## EXERCISE REQUIREMENTS
Please transcribe the listing below in full, exactly as written, leaving out its pictures.

## DATASET CONTENT

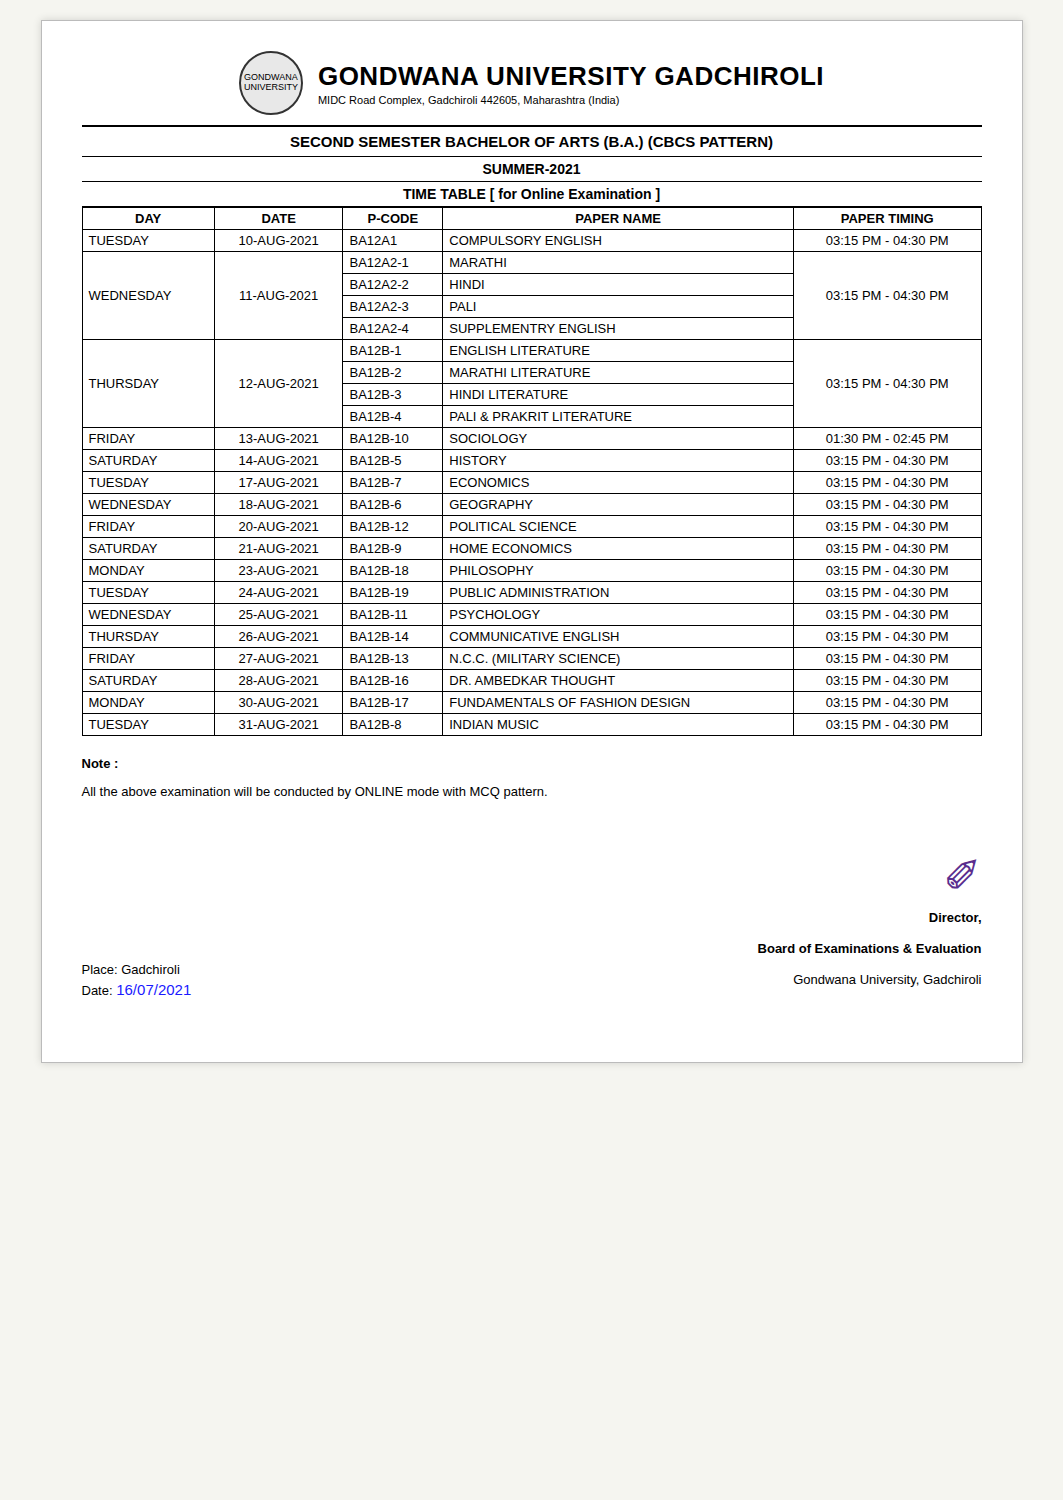GONDWANA
UNIVERSITY
GONDWANA UNIVERSITY GADCHIROLI
MIDC Road Complex, Gadchiroli 442605, Maharashtra (India)
SECOND SEMESTER BACHELOR OF ARTS (B.A.) (CBCS PATTERN)
SUMMER-2021
TIME TABLE [ for Online Examination ]
| DAY | DATE | P-CODE | PAPER NAME | PAPER TIMING |
| --- | --- | --- | --- | --- |
| TUESDAY | 10-AUG-2021 | BA12A1 | COMPULSORY ENGLISH | 03:15 PM - 04:30 PM |
| WEDNESDAY | 11-AUG-2021 | BA12A2-1 | MARATHI | 03:15 PM - 04:30 PM |
| BA12A2-2 | HINDI |
| BA12A2-3 | PALI |
| BA12A2-4 | SUPPLEMENTRY ENGLISH |
| THURSDAY | 12-AUG-2021 | BA12B-1 | ENGLISH LITERATURE | 03:15 PM - 04:30 PM |
| BA12B-2 | MARATHI LITERATURE |
| BA12B-3 | HINDI LITERATURE |
| BA12B-4 | PALI & PRAKRIT LITERATURE |
| FRIDAY | 13-AUG-2021 | BA12B-10 | SOCIOLOGY | 01:30 PM - 02:45 PM |
| SATURDAY | 14-AUG-2021 | BA12B-5 | HISTORY | 03:15 PM - 04:30 PM |
| TUESDAY | 17-AUG-2021 | BA12B-7 | ECONOMICS | 03:15 PM - 04:30 PM |
| WEDNESDAY | 18-AUG-2021 | BA12B-6 | GEOGRAPHY | 03:15 PM - 04:30 PM |
| FRIDAY | 20-AUG-2021 | BA12B-12 | POLITICAL SCIENCE | 03:15 PM - 04:30 PM |
| SATURDAY | 21-AUG-2021 | BA12B-9 | HOME ECONOMICS | 03:15 PM - 04:30 PM |
| MONDAY | 23-AUG-2021 | BA12B-18 | PHILOSOPHY | 03:15 PM - 04:30 PM |
| TUESDAY | 24-AUG-2021 | BA12B-19 | PUBLIC ADMINISTRATION | 03:15 PM - 04:30 PM |
| WEDNESDAY | 25-AUG-2021 | BA12B-11 | PSYCHOLOGY | 03:15 PM - 04:30 PM |
| THURSDAY | 26-AUG-2021 | BA12B-14 | COMMUNICATIVE ENGLISH | 03:15 PM - 04:30 PM |
| FRIDAY | 27-AUG-2021 | BA12B-13 | N.C.C. (MILITARY SCIENCE) | 03:15 PM - 04:30 PM |
| SATURDAY | 28-AUG-2021 | BA12B-16 | DR. AMBEDKAR THOUGHT | 03:15 PM - 04:30 PM |
| MONDAY | 30-AUG-2021 | BA12B-17 | FUNDAMENTALS OF FASHION DESIGN | 03:15 PM - 04:30 PM |
| TUESDAY | 31-AUG-2021 | BA12B-8 | INDIAN MUSIC | 03:15 PM - 04:30 PM |
Note :
All the above examination will be conducted by ONLINE mode with MCQ pattern.
Place: Gadchiroli
Date: 16/07/2021
✐
Director,
Board of Examinations & Evaluation
Gondwana University, Gadchiroli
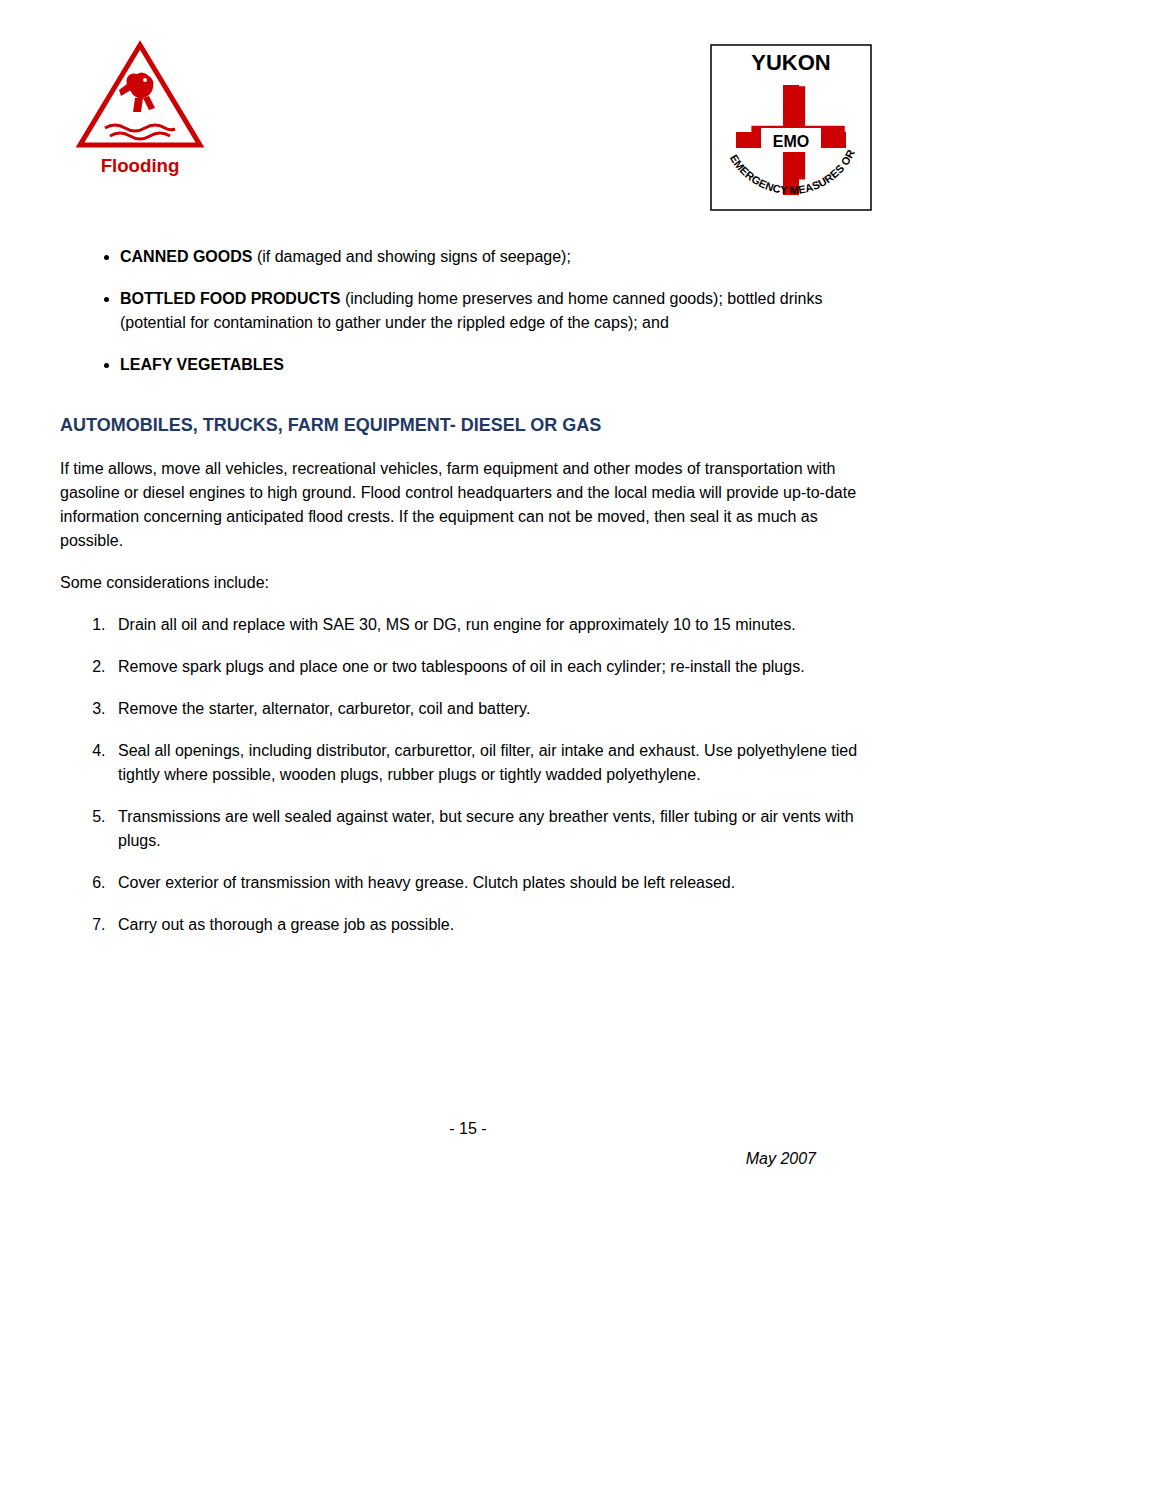Flooding
YUKON EMO EMERGENCY MEASURES ORGANIZATION
CANNED GOODS (if damaged and showing signs of seepage);
BOTTLED FOOD PRODUCTS (including home preserves and home canned goods); bottled drinks (potential for contamination to gather under the rippled edge of the caps); and
LEAFY VEGETABLES
AUTOMOBILES, TRUCKS, FARM EQUIPMENT- DIESEL OR GAS
If time allows, move all vehicles, recreational vehicles, farm equipment and other modes of transportation with gasoline or diesel engines to high ground. Flood control headquarters and the local media will provide up-to-date information concerning anticipated flood crests. If the equipment can not be moved, then seal it as much as possible.
Some considerations include:
Drain all oil and replace with SAE 30, MS or DG, run engine for approximately 10 to 15 minutes.
Remove spark plugs and place one or two tablespoons of oil in each cylinder; re-install the plugs.
Remove the starter, alternator, carburetor, coil and battery.
Seal all openings, including distributor, carburettor, oil filter, air intake and exhaust. Use polyethylene tied tightly where possible, wooden plugs, rubber plugs or tightly wadded polyethylene.
Transmissions are well sealed against water, but secure any breather vents, filler tubing or air vents with plugs.
Cover exterior of transmission with heavy grease. Clutch plates should be left released.
Carry out as thorough a grease job as possible.
- 15 -
May 2007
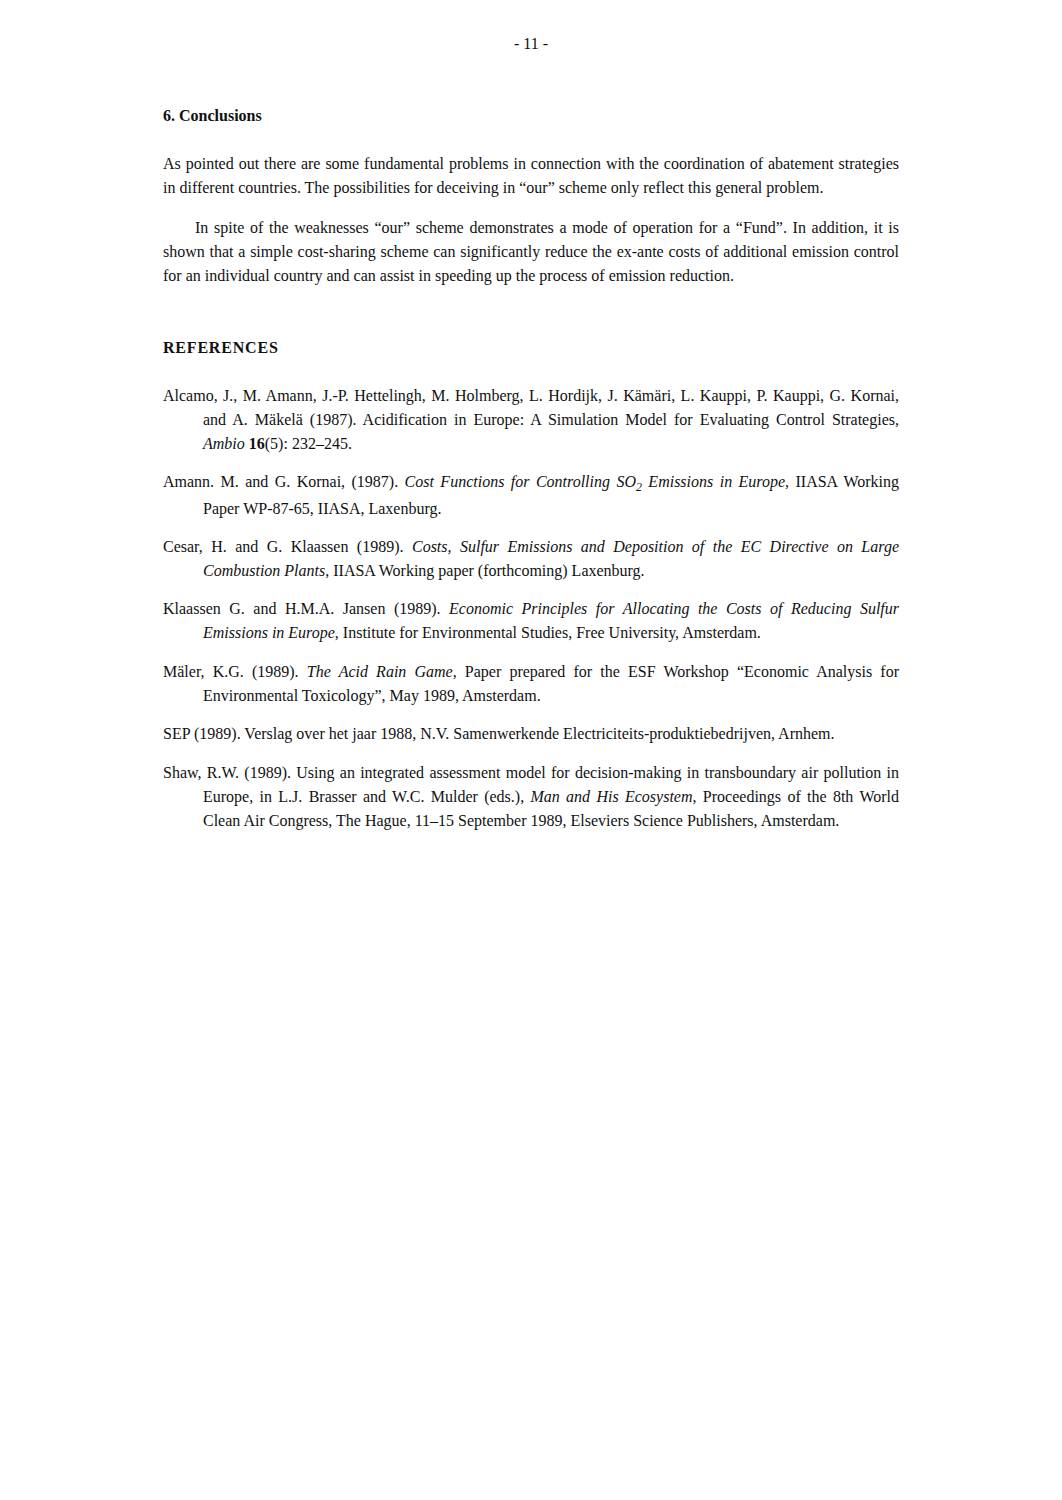- 11 -
6. Conclusions
As pointed out there are some fundamental problems in connection with the coordination of abatement strategies in different countries. The possibilities for deceiving in “our” scheme only reflect this general problem.
In spite of the weaknesses “our” scheme demonstrates a mode of operation for a “Fund”. In addition, it is shown that a simple cost-sharing scheme can significantly reduce the ex-ante costs of additional emission control for an individual country and can assist in speeding up the process of emission reduction.
REFERENCES
Alcamo, J., M. Amann, J.-P. Hettelingh, M. Holmberg, L. Hordijk, J. Kämäri, L. Kauppi, P. Kauppi, G. Kornai, and A. Mäkelä (1987). Acidification in Europe: A Simulation Model for Evaluating Control Strategies, Ambio 16(5): 232–245.
Amann. M. and G. Kornai, (1987). Cost Functions for Controlling SO2 Emissions in Europe, IIASA Working Paper WP-87-65, IIASA, Laxenburg.
Cesar, H. and G. Klaassen (1989). Costs, Sulfur Emissions and Deposition of the EC Directive on Large Combustion Plants, IIASA Working paper (forthcoming) Laxenburg.
Klaassen G. and H.M.A. Jansen (1989). Economic Principles for Allocating the Costs of Reducing Sulfur Emissions in Europe, Institute for Environmental Studies, Free University, Amsterdam.
Mäler, K.G. (1989). The Acid Rain Game, Paper prepared for the ESF Workshop “Economic Analysis for Environmental Toxicology”, May 1989, Amsterdam.
SEP (1989). Verslag over het jaar 1988, N.V. Samenwerkende Electriciteits-produktiebedrijven, Arnhem.
Shaw, R.W. (1989). Using an integrated assessment model for decision-making in transboundary air pollution in Europe, in L.J. Brasser and W.C. Mulder (eds.), Man and His Ecosystem, Proceedings of the 8th World Clean Air Congress, The Hague, 11–15 September 1989, Elseviers Science Publishers, Amsterdam.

## TASK RESPONSE
GONDWANA
UNIVERSITY
GONDWANA UNIVERSITY GADCHIROLI
MIDC Road Complex, Gadchiroli 442605, Maharashtra (India)
SECOND SEMESTER BACHELOR OF ARTS (B.A.) (CBCS PATTERN)
SUMMER-2021
TIME TABLE [ for Online Examination ]
| DAY | DATE | P-CODE | PAPER NAME | PAPER TIMING |
| --- | --- | --- | --- | --- |
| TUESDAY | 10-AUG-2021 | BA12A1 | COMPULSORY ENGLISH | 03:15 PM - 04:30 PM |
| WEDNESDAY | 11-AUG-2021 | BA12A2-1 | MARATHI | 03:15 PM - 04:30 PM |
| BA12A2-2 | HINDI |
| BA12A2-3 | PALI |
| BA12A2-4 | SUPPLEMENTRY ENGLISH |
| THURSDAY | 12-AUG-2021 | BA12B-1 | ENGLISH LITERATURE | 03:15 PM - 04:30 PM |
| BA12B-2 | MARATHI LITERATURE |
| BA12B-3 | HINDI LITERATURE |
| BA12B-4 | PALI & PRAKRIT LITERATURE |
| FRIDAY | 13-AUG-2021 | BA12B-10 | SOCIOLOGY | 01:30 PM - 02:45 PM |
| SATURDAY | 14-AUG-2021 | BA12B-5 | HISTORY | 03:15 PM - 04:30 PM |
| TUESDAY | 17-AUG-2021 | BA12B-7 | ECONOMICS | 03:15 PM - 04:30 PM |
| WEDNESDAY | 18-AUG-2021 | BA12B-6 | GEOGRAPHY | 03:15 PM - 04:30 PM |
| FRIDAY | 20-AUG-2021 | BA12B-12 | POLITICAL SCIENCE | 03:15 PM - 04:30 PM |
| SATURDAY | 21-AUG-2021 | BA12B-9 | HOME ECONOMICS | 03:15 PM - 04:30 PM |
| MONDAY | 23-AUG-2021 | BA12B-18 | PHILOSOPHY | 03:15 PM - 04:30 PM |
| TUESDAY | 24-AUG-2021 | BA12B-19 | PUBLIC ADMINISTRATION | 03:15 PM - 04:30 PM |
| WEDNESDAY | 25-AUG-2021 | BA12B-11 | PSYCHOLOGY | 03:15 PM - 04:30 PM |
| THURSDAY | 26-AUG-2021 | BA12B-14 | COMMUNICATIVE ENGLISH | 03:15 PM - 04:30 PM |
| FRIDAY | 27-AUG-2021 | BA12B-13 | N.C.C. (MILITARY SCIENCE) | 03:15 PM - 04:30 PM |
| SATURDAY | 28-AUG-2021 | BA12B-16 | DR. AMBEDKAR THOUGHT | 03:15 PM - 04:30 PM |
| MONDAY | 30-AUG-2021 | BA12B-17 | FUNDAMENTALS OF FASHION DESIGN | 03:15 PM - 04:30 PM |
| TUESDAY | 31-AUG-2021 | BA12B-8 | INDIAN MUSIC | 03:15 PM - 04:30 PM |
Note :
All the above examination will be conducted by ONLINE mode with MCQ pattern.
Place: Gadchiroli
Date: 16/07/2021
✐
Director,
Board of Examinations & Evaluation
Gondwana University, Gadchiroli
Flooding
YUKON EMO EMERGENCY MEASURES ORGANIZATION
CANNED GOODS (if damaged and showing signs of seepage);
BOTTLED FOOD PRODUCTS (including home preserves and home canned goods); bottled drinks (potential for contamination to gather under the rippled edge of the caps); and
LEAFY VEGETABLES
AUTOMOBILES, TRUCKS, FARM EQUIPMENT- DIESEL OR GAS
If time allows, move all vehicles, recreational vehicles, farm equipment and other modes of transportation with gasoline or diesel engines to high ground. Flood control headquarters and the local media will provide up-to-date information concerning anticipated flood crests. If the equipment can not be moved, then seal it as much as possible.
Some considerations include:
Drain all oil and replace with SAE 30, MS or DG, run engine for approximately 10 to 15 minutes.
Remove spark plugs and place one or two tablespoons of oil in each cylinder; re-install the plugs.
Remove the starter, alternator, carburetor, coil and battery.
Seal all openings, including distributor, carburettor, oil filter, air intake and exhaust. Use polyethylene tied tightly where possible, wooden plugs, rubber plugs or tightly wadded polyethylene.
Transmissions are well sealed against water, but secure any breather vents, filler tubing or air vents with plugs.
Cover exterior of transmission with heavy grease. Clutch plates should be left released.
Carry out as thorough a grease job as possible.
- 15 -
May 2007
- 11 -
6. Conclusions
As pointed out there are some fundamental problems in connection with the coordination of abatement strategies in different countries. The possibilities for deceiving in “our” scheme only reflect this general problem.
In spite of the weaknesses “our” scheme demonstrates a mode of operation for a “Fund”. In addition, it is shown that a simple cost-sharing scheme can significantly reduce the ex-ante costs of additional emission control for an individual country and can assist in speeding up the process of emission reduction.
REFERENCES
Alcamo, J., M. Amann, J.-P. Hettelingh, M. Holmberg, L. Hordijk, J. Kämäri, L. Kauppi, P. Kauppi, G. Kornai, and A. Mäkelä (1987). Acidification in Europe: A Simulation Model for Evaluating Control Strategies, Ambio 16(5): 232–245.
Amann. M. and G. Kornai, (1987). Cost Functions for Controlling SO2 Emissions in Europe, IIASA Working Paper WP-87-65, IIASA, Laxenburg.
Cesar, H. and G. Klaassen (1989). Costs, Sulfur Emissions and Deposition of the EC Directive on Large Combustion Plants, IIASA Working paper (forthcoming) Laxenburg.
Klaassen G. and H.M.A. Jansen (1989). Economic Principles for Allocating the Costs of Reducing Sulfur Emissions in Europe, Institute for Environmental Studies, Free University, Amsterdam.
Mäler, K.G. (1989). The Acid Rain Game, Paper prepared for the ESF Workshop “Economic Analysis for Environmental Toxicology”, May 1989, Amsterdam.
SEP (1989). Verslag over het jaar 1988, N.V. Samenwerkende Electriciteits-produktiebedrijven, Arnhem.
Shaw, R.W. (1989). Using an integrated assessment model for decision-making in transboundary air pollution in Europe, in L.J. Brasser and W.C. Mulder (eds.), Man and His Ecosystem, Proceedings of the 8th World Clean Air Congress, The Hague, 11–15 September 1989, Elseviers Science Publishers, Amsterdam.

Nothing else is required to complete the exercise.